* [YOUR ASSIGNMENT]:
What is needed is an exact transcription of the line with "right shoulder: (131, 197)" and all the lines that follow it in the entries below; add nothing else.

::: SOURCE MATERIAL :::

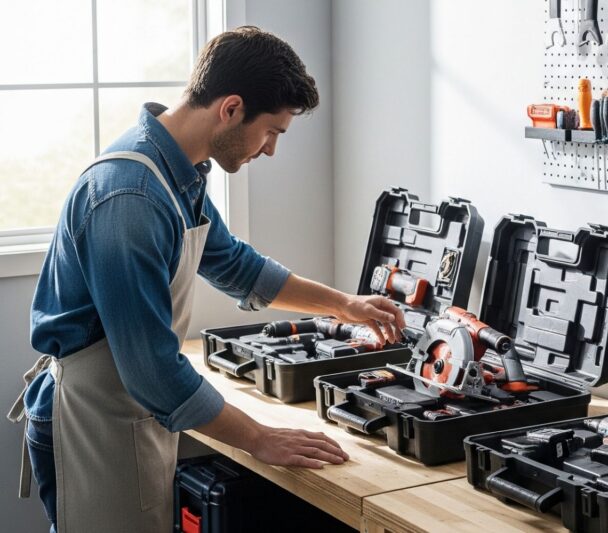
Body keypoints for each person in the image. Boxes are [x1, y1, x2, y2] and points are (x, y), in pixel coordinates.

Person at [7, 26, 405, 532]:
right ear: (231, 108)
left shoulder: (177, 170)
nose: (270, 151)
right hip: (93, 420)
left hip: (128, 411)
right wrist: (260, 437)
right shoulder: (131, 197)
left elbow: (235, 264)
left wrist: (343, 305)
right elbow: (153, 371)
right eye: (273, 132)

:::

* [RESPONSE]:
right shoulder: (131, 197)
left elbow: (235, 264)
left wrist: (343, 305)
right elbow: (153, 371)
right eye: (273, 132)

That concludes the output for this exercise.